Stocks were higher Monday as Wall Street braced for quarterly reports from some of the biggest companies in the world.

The Dow Jones Industrial Average traded 60 points higher, or 0.2%. The S&P 500 climbed 0.2%, while the Nasdaq Composite advanced 0.4%.

The second-quarter earnings season gains steam this week with results from big financial institutions such as Bank of America, Morgan Stanley and Goldman Sachs. Results are also due from United Airlines, Las Vegas Sands and technology giants Tesla and Netflix.

Wall Street are bracing for what be a gloomy season with lower profits. Analysts forecast a more than 7% decline in S&P 500 earnings from a year ago, according to FactSet.

This week also ushers in the Fed’s “blackout period” ahead of its July policy meeting. Traders anticipate a near 97% chance the central bank increases interest rates later this month, after pausing hikes in June, according to CME Group’s FedWatch tool.

Stocks are coming off a winning week that saw the Dow Jones Industrial Average gain 2.3% to notch its best weekly gain since March. The S&P 500 and Nasdaq Composite added 2.4% and 3.3%, respectively. On Friday, the Dow rose 113.89 points, or 0.33%, while the S&P and Nasdaq slipped 0.1% and 0.18%, respectively.
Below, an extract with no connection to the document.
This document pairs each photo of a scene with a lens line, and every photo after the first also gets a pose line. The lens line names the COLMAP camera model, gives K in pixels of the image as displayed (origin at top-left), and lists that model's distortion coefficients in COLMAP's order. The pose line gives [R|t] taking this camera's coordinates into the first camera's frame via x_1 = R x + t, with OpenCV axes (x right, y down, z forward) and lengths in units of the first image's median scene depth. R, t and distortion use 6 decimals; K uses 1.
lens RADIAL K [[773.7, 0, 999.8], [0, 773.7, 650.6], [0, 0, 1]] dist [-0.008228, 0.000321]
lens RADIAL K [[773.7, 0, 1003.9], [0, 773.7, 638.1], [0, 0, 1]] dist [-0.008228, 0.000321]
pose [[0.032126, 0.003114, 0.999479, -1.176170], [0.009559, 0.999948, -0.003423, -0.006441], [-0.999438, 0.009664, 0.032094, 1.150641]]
“I think the market is kind of overjojyed with the disinflationary, soft landing scenario,” Ed Yardeni, president of Yardeni Research told CNBC’s “Squawk Box” on Monday. “I’ve been thinking for quite some time that we’re in a recession, but I argued that it’s a rolling recession, not an economy-wide recession. Now I think we’re in a rolling recovery.”

Shares of tech-giant Apple added 1.1%, while Tesla climbed roughly 3%. Shares of JPMorgan Chase ticked up 1.8%.

The moves came on the heels of solid big bank earnings and softer inflation reports that lifted investor sentiment. That heightened some hopes the Federal Reserve may be able to tamp down inflation without tipping the economy into a recession.